(204a) Prediction of Vapor Pressure and Critical Properties for Non-Electrolyte Organic Compounds from PR+Cosmosac Eos

Thermodynamic properties, such as vapor pressures, are important information for both process design and optimization in chemical industry and estimation of gas/particle partitioning of organic compounds in environmental applications. The PR+COSMOSAC EOS has been developed to estimate the energy and volume parameters of the PR EOS from quantum mechanical and COSMO solvation calculations with the only input of the molecular structure. This method has been shown to provide reasonable prediction for vapor pressures of pure substances and fluid phase equilibrium of mixtures without the issue of missing parameters.
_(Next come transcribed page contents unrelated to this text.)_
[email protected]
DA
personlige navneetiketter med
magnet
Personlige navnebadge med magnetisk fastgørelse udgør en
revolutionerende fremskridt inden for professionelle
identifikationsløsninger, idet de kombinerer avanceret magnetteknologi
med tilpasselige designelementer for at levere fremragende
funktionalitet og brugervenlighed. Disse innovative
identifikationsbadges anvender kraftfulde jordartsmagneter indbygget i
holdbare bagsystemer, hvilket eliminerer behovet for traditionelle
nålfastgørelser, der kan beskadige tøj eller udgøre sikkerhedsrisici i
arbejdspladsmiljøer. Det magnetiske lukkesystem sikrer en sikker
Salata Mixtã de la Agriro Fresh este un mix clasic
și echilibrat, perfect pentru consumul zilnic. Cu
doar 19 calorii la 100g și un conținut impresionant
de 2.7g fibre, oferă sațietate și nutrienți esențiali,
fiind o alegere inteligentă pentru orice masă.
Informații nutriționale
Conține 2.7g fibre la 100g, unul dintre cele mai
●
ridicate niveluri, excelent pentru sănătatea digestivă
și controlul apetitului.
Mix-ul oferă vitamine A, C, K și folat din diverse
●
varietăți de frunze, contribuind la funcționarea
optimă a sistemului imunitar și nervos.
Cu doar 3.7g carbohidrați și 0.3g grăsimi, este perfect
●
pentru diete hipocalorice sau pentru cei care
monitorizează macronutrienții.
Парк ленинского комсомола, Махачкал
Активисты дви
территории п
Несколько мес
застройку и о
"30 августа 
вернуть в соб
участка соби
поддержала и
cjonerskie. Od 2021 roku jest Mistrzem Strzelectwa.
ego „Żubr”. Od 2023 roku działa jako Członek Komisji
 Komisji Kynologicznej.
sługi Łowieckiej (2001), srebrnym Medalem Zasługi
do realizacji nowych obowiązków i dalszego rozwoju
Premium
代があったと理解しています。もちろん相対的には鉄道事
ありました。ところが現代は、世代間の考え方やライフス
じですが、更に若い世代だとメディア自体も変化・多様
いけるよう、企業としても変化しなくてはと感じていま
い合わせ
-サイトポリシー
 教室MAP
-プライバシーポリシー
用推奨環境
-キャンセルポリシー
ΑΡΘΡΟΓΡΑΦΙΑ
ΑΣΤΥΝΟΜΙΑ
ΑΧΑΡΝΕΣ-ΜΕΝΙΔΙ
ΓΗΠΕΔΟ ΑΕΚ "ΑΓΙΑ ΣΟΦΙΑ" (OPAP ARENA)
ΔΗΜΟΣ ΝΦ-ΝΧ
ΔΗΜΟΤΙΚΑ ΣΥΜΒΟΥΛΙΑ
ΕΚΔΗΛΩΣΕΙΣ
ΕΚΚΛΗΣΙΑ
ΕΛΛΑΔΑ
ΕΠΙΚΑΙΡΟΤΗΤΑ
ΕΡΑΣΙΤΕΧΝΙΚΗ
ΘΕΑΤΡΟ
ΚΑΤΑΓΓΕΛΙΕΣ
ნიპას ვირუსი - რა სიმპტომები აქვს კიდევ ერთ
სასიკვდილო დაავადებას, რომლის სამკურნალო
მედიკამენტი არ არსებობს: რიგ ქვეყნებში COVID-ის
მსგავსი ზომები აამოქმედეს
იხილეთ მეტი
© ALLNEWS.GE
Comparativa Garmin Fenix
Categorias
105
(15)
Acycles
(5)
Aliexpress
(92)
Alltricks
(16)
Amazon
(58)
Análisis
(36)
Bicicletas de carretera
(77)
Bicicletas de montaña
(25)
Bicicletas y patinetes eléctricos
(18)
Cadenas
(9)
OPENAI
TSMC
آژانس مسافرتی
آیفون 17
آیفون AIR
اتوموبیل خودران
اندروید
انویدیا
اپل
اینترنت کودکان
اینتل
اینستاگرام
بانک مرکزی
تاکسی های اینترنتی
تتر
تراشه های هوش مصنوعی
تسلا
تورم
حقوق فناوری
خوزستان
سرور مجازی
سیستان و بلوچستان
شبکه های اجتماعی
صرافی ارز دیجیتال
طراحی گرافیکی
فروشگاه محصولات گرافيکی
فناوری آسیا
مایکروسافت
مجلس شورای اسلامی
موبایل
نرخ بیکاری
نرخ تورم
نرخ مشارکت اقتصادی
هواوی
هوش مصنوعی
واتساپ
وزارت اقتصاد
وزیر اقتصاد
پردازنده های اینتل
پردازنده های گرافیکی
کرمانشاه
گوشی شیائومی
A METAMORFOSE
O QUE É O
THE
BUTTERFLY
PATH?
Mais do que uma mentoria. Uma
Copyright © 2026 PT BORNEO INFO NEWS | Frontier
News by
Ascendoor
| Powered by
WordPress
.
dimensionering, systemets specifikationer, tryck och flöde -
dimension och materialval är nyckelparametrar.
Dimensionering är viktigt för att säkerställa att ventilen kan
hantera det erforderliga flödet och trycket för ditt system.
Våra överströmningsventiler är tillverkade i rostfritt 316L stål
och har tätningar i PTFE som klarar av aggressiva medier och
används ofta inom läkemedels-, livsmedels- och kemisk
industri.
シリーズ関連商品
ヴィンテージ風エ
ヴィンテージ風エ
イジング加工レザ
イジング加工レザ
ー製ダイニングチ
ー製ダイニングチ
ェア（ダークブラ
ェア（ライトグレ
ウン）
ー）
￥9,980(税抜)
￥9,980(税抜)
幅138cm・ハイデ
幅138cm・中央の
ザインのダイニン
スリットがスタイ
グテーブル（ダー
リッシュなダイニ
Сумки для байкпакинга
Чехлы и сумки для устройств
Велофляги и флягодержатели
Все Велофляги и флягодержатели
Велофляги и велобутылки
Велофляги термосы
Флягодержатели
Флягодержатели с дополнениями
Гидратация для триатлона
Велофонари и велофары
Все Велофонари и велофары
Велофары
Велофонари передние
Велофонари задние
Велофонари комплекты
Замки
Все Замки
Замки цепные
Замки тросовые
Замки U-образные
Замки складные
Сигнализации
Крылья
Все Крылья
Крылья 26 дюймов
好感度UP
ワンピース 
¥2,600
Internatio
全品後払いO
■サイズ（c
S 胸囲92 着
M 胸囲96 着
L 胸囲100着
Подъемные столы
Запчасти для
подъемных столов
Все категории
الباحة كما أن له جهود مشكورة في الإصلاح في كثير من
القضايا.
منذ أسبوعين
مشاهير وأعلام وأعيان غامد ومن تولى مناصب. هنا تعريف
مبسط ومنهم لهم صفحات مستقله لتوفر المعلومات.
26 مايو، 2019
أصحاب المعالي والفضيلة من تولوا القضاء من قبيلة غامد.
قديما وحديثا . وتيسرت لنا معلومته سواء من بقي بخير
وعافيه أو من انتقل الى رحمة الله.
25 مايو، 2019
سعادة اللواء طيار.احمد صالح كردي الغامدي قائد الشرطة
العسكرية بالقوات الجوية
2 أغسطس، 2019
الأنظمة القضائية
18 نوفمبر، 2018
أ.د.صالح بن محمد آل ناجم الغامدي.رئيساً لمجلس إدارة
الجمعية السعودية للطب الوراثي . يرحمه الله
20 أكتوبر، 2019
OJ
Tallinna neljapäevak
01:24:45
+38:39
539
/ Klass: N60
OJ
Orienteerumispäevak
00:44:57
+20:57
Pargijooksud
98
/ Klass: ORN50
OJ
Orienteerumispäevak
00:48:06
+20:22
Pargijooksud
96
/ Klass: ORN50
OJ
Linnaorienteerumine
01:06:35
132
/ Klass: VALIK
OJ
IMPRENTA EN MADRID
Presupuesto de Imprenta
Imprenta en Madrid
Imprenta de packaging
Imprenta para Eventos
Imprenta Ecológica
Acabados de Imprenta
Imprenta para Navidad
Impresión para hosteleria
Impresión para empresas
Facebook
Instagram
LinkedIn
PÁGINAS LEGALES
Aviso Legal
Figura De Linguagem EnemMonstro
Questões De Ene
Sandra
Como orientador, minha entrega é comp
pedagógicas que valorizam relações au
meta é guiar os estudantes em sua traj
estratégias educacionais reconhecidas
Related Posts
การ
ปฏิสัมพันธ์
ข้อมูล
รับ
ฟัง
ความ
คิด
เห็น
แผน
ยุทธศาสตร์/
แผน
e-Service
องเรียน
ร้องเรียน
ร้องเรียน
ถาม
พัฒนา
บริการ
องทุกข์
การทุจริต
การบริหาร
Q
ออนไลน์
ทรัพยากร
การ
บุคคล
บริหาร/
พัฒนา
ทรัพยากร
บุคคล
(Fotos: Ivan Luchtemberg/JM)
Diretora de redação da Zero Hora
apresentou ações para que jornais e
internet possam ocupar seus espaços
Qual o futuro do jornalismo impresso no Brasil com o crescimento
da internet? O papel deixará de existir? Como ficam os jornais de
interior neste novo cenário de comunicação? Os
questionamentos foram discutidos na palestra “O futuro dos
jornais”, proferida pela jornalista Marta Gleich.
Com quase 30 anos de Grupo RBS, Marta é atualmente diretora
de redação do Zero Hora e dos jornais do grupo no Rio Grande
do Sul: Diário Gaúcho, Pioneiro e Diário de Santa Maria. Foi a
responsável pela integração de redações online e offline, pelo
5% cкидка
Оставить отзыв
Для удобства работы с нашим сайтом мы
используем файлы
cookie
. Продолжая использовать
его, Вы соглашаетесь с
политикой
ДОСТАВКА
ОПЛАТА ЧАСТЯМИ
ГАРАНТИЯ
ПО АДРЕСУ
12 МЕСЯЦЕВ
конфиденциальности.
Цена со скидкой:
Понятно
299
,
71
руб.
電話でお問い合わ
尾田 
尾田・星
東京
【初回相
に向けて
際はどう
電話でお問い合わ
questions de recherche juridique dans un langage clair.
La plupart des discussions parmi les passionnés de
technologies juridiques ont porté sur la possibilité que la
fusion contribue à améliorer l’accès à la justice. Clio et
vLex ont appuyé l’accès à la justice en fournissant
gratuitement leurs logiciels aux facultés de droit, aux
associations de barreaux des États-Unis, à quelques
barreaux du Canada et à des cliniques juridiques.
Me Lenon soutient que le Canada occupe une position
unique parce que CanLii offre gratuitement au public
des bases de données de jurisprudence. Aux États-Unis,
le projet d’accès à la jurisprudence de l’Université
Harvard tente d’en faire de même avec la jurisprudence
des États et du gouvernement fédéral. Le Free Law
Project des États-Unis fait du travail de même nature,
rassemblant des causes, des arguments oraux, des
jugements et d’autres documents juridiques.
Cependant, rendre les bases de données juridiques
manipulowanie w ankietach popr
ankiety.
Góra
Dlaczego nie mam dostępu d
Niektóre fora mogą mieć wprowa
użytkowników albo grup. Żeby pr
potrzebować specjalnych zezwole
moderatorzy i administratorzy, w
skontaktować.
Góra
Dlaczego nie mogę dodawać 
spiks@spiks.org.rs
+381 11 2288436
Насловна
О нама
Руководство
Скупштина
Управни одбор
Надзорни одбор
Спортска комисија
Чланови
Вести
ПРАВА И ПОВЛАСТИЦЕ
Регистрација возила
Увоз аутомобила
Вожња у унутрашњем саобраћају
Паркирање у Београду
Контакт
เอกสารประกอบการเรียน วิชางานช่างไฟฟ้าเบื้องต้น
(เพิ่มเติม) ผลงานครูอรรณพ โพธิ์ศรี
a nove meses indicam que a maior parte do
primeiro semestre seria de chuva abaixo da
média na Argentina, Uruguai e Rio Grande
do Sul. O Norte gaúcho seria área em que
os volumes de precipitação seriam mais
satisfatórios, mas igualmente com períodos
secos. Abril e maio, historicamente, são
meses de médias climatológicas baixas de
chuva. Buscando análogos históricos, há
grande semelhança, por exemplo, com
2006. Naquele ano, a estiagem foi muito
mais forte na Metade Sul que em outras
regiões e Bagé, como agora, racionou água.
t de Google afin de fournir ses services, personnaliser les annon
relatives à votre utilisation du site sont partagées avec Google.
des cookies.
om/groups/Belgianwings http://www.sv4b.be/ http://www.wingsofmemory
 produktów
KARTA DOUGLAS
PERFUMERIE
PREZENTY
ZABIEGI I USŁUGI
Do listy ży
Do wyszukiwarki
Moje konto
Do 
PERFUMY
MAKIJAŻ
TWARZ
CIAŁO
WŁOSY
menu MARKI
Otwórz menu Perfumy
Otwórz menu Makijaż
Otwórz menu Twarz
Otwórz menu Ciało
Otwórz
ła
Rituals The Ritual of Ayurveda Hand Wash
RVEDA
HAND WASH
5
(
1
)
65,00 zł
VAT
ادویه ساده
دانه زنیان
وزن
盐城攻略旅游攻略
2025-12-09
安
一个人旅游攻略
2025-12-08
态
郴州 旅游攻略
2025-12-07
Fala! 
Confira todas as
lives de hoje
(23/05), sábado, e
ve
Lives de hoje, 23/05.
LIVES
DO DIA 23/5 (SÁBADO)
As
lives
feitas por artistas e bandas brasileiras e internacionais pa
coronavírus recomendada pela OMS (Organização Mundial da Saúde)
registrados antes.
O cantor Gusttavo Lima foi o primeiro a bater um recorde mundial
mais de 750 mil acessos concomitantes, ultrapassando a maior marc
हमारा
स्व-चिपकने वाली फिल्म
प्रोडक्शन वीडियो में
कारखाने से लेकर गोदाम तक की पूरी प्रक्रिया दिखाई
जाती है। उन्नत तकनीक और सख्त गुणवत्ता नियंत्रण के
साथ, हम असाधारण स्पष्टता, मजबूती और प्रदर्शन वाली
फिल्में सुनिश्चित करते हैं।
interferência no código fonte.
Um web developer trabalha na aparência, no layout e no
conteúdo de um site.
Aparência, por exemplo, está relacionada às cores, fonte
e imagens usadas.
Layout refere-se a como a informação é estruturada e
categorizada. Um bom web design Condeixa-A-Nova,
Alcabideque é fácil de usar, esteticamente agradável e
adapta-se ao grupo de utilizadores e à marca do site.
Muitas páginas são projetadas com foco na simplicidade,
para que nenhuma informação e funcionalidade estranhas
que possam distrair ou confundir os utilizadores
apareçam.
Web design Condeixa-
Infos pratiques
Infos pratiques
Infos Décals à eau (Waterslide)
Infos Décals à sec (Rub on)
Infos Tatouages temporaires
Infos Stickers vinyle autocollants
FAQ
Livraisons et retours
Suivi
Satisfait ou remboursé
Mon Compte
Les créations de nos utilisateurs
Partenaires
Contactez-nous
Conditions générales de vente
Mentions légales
In this study, the temperature-dependence of the dispersion contribution was revised to improve the accuracy in predicting vapor pressure of pure substances, especially at temperatures lower than the normal boiling temperature of the substance. Furthermore, a hydrogen-bonding correction term was newly introduced for amines, accompanying with two new dispersion parameters. The revised model has a total of 16 global parameters and three parameters for each element (one atomic radius and two dispersion parameters). All the dispersion parameters involved in the dispersion contribution were re-optimized by regressing vapor pressures of a few selected pure substances. A total of 1125 pure substances are included to investigate the accuracy of the revised model. The overall average logarithmic deviation in pressure (ALD-P) is 0.195 from the revised model which is better than that from the original model (ALD-P = 0.241). The accuracy of the revised PR+COSMOSAC EOS in predicting critical properties is underway. In general, the PR+COSMOSAC EOS could be useful when no experimental data is available.